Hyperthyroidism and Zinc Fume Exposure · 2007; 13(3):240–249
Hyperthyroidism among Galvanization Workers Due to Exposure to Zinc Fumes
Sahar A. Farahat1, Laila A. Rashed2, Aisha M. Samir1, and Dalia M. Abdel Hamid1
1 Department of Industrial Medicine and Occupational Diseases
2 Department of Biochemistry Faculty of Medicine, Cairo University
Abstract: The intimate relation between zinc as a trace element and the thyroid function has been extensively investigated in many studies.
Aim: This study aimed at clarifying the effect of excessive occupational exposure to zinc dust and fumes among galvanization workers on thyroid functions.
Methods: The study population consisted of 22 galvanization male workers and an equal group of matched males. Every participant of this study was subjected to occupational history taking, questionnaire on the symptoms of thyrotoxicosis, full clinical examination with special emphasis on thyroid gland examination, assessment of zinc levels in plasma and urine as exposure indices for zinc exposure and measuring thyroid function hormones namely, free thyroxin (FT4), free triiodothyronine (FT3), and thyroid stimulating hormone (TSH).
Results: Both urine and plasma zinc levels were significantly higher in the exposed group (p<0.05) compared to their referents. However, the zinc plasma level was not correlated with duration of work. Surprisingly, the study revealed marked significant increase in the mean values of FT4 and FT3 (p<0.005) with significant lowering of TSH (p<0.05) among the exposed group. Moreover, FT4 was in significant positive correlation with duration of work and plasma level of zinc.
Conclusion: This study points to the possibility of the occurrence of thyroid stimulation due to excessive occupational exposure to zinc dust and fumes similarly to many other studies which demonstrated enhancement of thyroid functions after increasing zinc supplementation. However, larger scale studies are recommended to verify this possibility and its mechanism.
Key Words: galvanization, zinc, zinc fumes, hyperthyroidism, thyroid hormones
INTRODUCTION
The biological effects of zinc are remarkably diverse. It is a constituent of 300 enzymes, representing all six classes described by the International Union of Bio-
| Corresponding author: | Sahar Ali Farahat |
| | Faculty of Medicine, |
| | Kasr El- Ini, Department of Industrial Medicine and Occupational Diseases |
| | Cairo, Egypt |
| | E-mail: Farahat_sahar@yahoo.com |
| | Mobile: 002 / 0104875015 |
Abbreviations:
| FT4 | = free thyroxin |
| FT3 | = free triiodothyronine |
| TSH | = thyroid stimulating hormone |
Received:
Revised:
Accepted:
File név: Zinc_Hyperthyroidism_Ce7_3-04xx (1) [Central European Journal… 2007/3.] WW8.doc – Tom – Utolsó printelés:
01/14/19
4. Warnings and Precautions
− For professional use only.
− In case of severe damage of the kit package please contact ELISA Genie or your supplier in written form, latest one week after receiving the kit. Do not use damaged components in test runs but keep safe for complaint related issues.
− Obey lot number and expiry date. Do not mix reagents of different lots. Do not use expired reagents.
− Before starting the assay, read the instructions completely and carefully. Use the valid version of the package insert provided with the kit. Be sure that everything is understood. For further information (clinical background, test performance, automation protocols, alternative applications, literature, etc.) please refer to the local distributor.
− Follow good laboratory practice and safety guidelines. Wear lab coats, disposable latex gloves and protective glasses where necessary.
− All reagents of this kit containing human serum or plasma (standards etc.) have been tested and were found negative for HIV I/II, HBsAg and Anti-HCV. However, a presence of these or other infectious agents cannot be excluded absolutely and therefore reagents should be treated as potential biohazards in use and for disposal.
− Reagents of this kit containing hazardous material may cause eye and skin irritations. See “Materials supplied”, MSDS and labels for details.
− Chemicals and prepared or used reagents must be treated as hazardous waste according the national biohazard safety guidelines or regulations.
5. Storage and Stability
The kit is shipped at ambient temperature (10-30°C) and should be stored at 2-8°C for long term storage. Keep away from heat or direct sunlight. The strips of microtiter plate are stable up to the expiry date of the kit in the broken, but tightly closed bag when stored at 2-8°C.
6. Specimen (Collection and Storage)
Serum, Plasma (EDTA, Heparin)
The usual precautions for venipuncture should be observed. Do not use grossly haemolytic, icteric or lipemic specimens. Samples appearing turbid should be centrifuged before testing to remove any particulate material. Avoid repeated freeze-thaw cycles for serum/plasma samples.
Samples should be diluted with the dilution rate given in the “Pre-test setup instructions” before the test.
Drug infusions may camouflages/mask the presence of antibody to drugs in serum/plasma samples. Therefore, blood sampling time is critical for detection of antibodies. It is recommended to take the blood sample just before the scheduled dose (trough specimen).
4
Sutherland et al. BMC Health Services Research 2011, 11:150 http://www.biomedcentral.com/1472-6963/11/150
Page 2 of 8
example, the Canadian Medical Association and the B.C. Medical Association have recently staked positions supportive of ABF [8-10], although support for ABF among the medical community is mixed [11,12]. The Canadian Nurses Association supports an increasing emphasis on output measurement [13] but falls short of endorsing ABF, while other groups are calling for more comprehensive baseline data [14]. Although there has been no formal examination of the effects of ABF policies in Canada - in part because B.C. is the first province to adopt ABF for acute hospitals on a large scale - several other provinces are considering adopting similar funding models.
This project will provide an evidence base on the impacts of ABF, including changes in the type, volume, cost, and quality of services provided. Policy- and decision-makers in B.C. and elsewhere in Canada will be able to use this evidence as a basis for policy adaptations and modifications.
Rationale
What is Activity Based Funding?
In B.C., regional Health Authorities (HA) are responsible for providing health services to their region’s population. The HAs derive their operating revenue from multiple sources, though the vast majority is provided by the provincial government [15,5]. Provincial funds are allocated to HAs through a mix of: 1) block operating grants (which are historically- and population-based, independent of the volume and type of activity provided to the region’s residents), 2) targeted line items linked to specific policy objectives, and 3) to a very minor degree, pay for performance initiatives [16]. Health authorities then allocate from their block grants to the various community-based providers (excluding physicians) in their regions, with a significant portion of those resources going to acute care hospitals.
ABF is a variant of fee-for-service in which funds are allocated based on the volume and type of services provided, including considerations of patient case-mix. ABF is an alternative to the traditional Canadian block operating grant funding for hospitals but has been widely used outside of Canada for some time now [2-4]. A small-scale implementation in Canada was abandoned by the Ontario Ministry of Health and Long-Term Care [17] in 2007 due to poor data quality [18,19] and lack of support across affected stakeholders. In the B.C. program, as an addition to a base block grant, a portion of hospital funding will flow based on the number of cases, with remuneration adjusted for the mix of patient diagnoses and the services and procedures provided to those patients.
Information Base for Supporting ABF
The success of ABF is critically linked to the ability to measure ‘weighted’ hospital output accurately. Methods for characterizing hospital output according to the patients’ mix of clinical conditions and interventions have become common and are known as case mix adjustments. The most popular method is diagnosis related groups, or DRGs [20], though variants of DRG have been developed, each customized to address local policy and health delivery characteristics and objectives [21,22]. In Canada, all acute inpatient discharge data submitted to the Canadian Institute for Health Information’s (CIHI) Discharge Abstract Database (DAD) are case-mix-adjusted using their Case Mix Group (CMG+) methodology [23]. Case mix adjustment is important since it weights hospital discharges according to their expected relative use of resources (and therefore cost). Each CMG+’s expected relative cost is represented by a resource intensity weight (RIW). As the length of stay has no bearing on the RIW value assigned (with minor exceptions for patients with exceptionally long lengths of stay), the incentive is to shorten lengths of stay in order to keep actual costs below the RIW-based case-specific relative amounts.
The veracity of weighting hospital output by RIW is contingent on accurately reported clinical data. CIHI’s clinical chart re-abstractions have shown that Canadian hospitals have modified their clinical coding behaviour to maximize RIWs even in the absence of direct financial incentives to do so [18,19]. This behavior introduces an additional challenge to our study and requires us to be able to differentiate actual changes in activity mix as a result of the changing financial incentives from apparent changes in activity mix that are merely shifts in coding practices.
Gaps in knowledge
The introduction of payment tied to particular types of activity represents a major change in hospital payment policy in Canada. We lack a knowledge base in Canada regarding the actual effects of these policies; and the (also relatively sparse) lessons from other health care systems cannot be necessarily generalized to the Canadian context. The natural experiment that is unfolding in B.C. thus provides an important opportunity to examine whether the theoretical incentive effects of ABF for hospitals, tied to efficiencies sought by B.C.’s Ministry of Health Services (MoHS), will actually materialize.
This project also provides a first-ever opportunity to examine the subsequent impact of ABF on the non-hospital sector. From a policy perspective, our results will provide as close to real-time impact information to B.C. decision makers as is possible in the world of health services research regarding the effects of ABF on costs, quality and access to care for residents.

- Goal of the exercise
Across the listing, how many lines contain the word "Diseases"? Give the number without further comment.

- Exercise answer
2